Die Stimme des Vatikans inmitten der Spannung
Papst Leo XIV. brach das Schweigen an diesem Sonntag mit einer direkten Botschaft. Auf dem Petersplatz äußerte der erste amerikanische Papst der Geschichte seine „große Besorgnis“ über die Eskalation der Spannungen zwischen Washington und Havanna.
„Ich schließe mich der Botschaft der kubanischen Bischöfe an und lade alle Verantwortlichen ein, einen aufrichtigen und wirksamen Dialog zu fördern, um Gewalt und alle Handlungen zu vermeiden, die das Leid des geliebten kubanischen Volkes verstärken könnten“, erklärte er.
Seine Worte kamen Stunden, nachdem Donald Trump die Lage auf der Insel als „sehr ernst“ bezeichnet hatte. Der US-Präsident hält an seiner Wette fest: Er glaubt, dass sich die kubanischen Staats- und Regierungschefs letztlich an Washington wenden werden, um zu verhandeln.
Eine bekannte Formel
Die Reaktion aus Havanna erfolgte umgehend. Präsident Miguel Díaz-Canel warf den Vereinigten Staaten vor, das gleiche Szenario wie gegen Venezuela zu wiederholen: eine als Besorgnis getarnte „Kampagne der Aggression“.

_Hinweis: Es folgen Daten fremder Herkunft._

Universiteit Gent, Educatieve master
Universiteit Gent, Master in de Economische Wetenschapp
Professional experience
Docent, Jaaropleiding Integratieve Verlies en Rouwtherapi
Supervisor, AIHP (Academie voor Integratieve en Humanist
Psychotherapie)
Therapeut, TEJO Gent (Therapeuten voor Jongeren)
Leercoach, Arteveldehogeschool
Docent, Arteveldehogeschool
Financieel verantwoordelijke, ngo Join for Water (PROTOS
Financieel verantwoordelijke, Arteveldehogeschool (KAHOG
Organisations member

„Aufgeben ist keine Option. Schwierigen Zeiten wie diesen muss man mit Mut und Tapferkeit begegnen“, sagte er vor Mitgliedern der Kommunistischen Partei.
Die amerikanische Presse enthüllt die wahre Absicht hinter der Rhetorik. Die Trump-Administration will bis Ende 2026 einen Wandel im kubanischen politischen System vorantreiben. Sie würde in Havanna bereits Menschen identifizieren, die zu einem Abkommen „beitragen“ könnten, das mehr als sechs Jahrzehnte desselben Modells ein Ende setzt.

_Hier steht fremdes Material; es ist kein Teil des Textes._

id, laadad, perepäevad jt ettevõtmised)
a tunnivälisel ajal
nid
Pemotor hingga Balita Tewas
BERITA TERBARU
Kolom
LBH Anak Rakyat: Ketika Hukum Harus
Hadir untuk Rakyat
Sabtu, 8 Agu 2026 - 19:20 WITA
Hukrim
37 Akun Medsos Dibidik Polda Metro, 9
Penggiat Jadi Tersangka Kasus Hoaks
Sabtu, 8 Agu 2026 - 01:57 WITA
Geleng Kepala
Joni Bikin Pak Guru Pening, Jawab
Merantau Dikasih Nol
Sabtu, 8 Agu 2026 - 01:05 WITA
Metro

Wirtschaftlicher Druck ist das wichtigste Instrument. Trump droht damit, jedem Land, das Treibstoff an Kuba verkauft, zusätzliche Zölle aufzuerlegen. Eine Maßnahme, die darauf abzielt, eine Wirtschaft, die bereits seit 60 Jahren unter der Blockade leidet, weiter zu ersticken.
Während offizielle Reden widersprüchlich sind, fordert der Papst dazu auf, Handlungen zu vermeiden, die das Leid der Menschen vergrößern. Eine Warnung, die besonders stark nachhallt, wenn aus dem Ausland offen über einen Regierungswechsel gesprochen wird. Die Geschichte zwischen diesen beiden Nationen scheint entschlossen zu sein, ihre bittersten Kapitel zu wiederholen.